- Exercícios
1 > De acordo com o texto sobre a expressão “Pobre de direita”, quem alertou que o uso dessa expressão tinha sido ofensivo?
2 > Copie sem alterações o trecho do texto sobre a expressão “Pobre de direita” que começa pelas palavras “Ser pobre é” e termina em “quem dialogava comigo.”.

- Texto para análise
Dias atrás eu discutia acaloradamente questões políticas atuais com uma pessoa amiga. Sob o ponto de vista socioeconômico, nenhuma diferença entre nós. As diferenças eram ideológicas, e mesmo estas, não eram de grande monta.
Em dado momento eu usei o termo super ideológico “Pobre de direita”. Por ser um termo bem demarcado, e mais demarcado ainda no contexto da conversa, acreditei ser o sentido dele de fácil entendimento. Qual sentido quis dar? O termo faz alusão às pessoas das camadas mais humildes que defendem os interesses dos mais favorecidos. Algumas pessoas agem assim por desconhecimento político do seu lugar social (imposto por quem tem poder para tal imposição). Já outras por má-fé (por invejarem os extratos superiores que impõe aos mais humildes seu lugar no mundo).
Escolhi a expressão “Pobre de direita” (pobreza + defesa da ideologia da direita) para enfatizar o flagrante antagonismo ideológico. Não me ocorreu que a palavra “pobre” poderia ser entendida como algo pejorativo, como algo que desdoura a reputação ou que aponte para falhas de personalidade.
Ser pobre é uma imposição, não uma escolha. Portanto, só é vergonhosa a pobreza para quem a impõe. Ser pobre deveria ser um insulto aos governos que permitem a pobreza! Na mesma medida em que quem faz outra pessoa sofrer é responsável pela dor que esta sente.
Seria algo impensável imputar ao sofredor alguma culpa pelo sofrimento imposto.
O que esta aproximação entre expressões antagônicas quer apontar é a situação estranhável! O forte é a denúncia da incompatibilidade da situação real do oprimido e da sua defesa esquizofrênica do opressor.
Uma terceira pessoa ouvia nosso diálogo. Assim que pode me alertou para o fato de que eu havia sido ofensivo ao utilizar a expressão descrita acima. Afinal, segundo a observadora, eu havia salientado a posição de pobre de quem dialogava comigo.
Confesso que a “puxada de orelhas” fez com que eu parasse para refletir. Eu havia mesmo alcunhado de pobre minha interlocutora? E se assim fosse, teria a ofendido?
Primeiro pensei nas minhas intenções. Tenho claro que desejei salientar a contradição entre a situação socioeconômica humilde da pessoa com quem eu falava e seu próprio discurso (compatível e favorável com os ideais burgueses). Por outro lado, estando eu na mesma situação socioeconômica dela, não poderia estar apontando para o ser menos daquela pessoa (Ser menos no sentido dado pelo Prof. Paulo Freire). E, por último, ser pobre não é um demérito. É uma violência que aponta para a vilania de quem impõe a pobreza.

Entradas retiradas de uma coleção
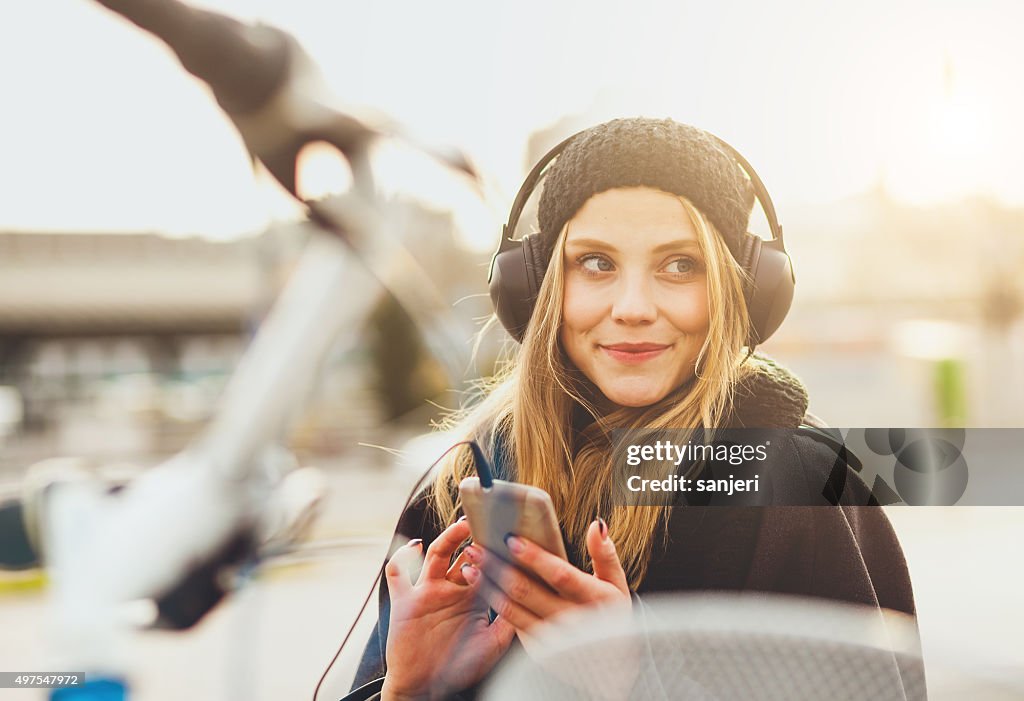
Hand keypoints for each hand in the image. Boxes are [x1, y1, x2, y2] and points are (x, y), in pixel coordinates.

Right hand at [382, 518, 515, 699]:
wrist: (425, 687)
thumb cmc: (460, 666)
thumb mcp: (493, 644)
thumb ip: (509, 621)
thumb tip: (529, 598)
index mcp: (472, 597)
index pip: (486, 566)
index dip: (497, 552)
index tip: (511, 536)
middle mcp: (451, 589)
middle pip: (462, 554)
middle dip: (475, 537)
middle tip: (490, 521)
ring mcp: (427, 591)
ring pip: (437, 555)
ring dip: (449, 538)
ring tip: (463, 526)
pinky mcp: (404, 601)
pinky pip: (397, 574)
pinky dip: (401, 557)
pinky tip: (414, 546)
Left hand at [463, 519, 637, 699]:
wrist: (610, 665)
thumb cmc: (612, 617)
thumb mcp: (617, 585)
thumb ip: (605, 555)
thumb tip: (596, 525)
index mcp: (593, 599)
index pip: (560, 575)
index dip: (535, 558)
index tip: (512, 539)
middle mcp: (571, 620)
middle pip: (527, 591)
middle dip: (498, 566)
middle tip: (477, 548)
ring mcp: (553, 637)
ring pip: (512, 609)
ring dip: (488, 585)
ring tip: (471, 566)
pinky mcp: (539, 648)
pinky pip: (512, 623)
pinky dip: (495, 603)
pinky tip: (482, 586)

- Resultados das tarefas
1 > Uma terceira pessoa que ouvia o diálogo.

2 >
Ser pobre é uma imposição, não uma escolha. Portanto, só é vergonhosa a pobreza para quem a impõe. Ser pobre deveria ser um insulto aos governos que permitem a pobreza! Na mesma medida em que quem faz outra pessoa sofrer é responsável pela dor que esta sente.
Seria algo impensável imputar ao sofredor alguma culpa pelo sofrimento imposto.
O que esta aproximação entre expressões antagônicas quer apontar é a situação estranhável! O forte é a denúncia da incompatibilidade da situação real do oprimido e da sua defesa esquizofrênica do opressor.
Uma terceira pessoa ouvia nosso diálogo. Assim que pode me alertou para o fato de que eu havia sido ofensivo ao utilizar a expressão descrita acima. Afinal, segundo a observadora, eu havia salientado a posição de pobre de quem dialogava comigo.